Task instructions: Render the lines of the data below as a Markdown table with the columns "Row" and "Line", giving each line its row number and leaving out blank lines.

Records for this exercise:
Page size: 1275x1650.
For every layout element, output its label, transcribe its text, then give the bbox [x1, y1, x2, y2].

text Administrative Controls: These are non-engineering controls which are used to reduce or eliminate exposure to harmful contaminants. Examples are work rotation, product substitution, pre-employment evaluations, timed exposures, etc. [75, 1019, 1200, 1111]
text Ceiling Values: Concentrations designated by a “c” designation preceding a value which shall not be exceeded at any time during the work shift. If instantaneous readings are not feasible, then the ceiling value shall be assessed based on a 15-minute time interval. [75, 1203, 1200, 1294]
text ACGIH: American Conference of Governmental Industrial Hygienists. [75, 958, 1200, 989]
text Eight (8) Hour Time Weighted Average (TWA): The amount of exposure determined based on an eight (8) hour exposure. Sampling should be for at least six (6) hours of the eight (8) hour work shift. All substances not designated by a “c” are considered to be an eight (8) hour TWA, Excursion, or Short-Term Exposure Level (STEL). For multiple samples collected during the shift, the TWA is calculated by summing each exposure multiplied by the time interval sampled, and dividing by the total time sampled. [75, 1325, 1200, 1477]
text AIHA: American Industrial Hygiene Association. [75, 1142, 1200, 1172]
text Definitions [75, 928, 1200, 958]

Written answer:
| Row | Line |
|---|---|
| 1 | Page size: 1275x1650. |
| 2 | For every layout element, output its label, transcribe its text, then give the bbox [x1, y1, x2, y2]. |
| 3 | text Administrative Controls: These are non-engineering controls which are used to reduce or eliminate exposure to harmful contaminants. Examples are work rotation, product substitution, pre-employment evaluations, timed exposures, etc. [75, 1019, 1200, 1111] |
| 4 | text Ceiling Values: Concentrations designated by a “c” designation preceding a value which shall not be exceeded at any time during the work shift. If instantaneous readings are not feasible, then the ceiling value shall be assessed based on a 15-minute time interval. [75, 1203, 1200, 1294] |
| 5 | text ACGIH: American Conference of Governmental Industrial Hygienists. [75, 958, 1200, 989] |
| 6 | text Eight (8) Hour Time Weighted Average (TWA): The amount of exposure determined based on an eight (8) hour exposure. Sampling should be for at least six (6) hours of the eight (8) hour work shift. All substances not designated by a “c” are considered to be an eight (8) hour TWA, Excursion, or Short-Term Exposure Level (STEL). For multiple samples collected during the shift, the TWA is calculated by summing each exposure multiplied by the time interval sampled, and dividing by the total time sampled. [75, 1325, 1200, 1477] |
| 7 | text AIHA: American Industrial Hygiene Association. [75, 1142, 1200, 1172] |
| 8 | text Definitions [75, 928, 1200, 958] |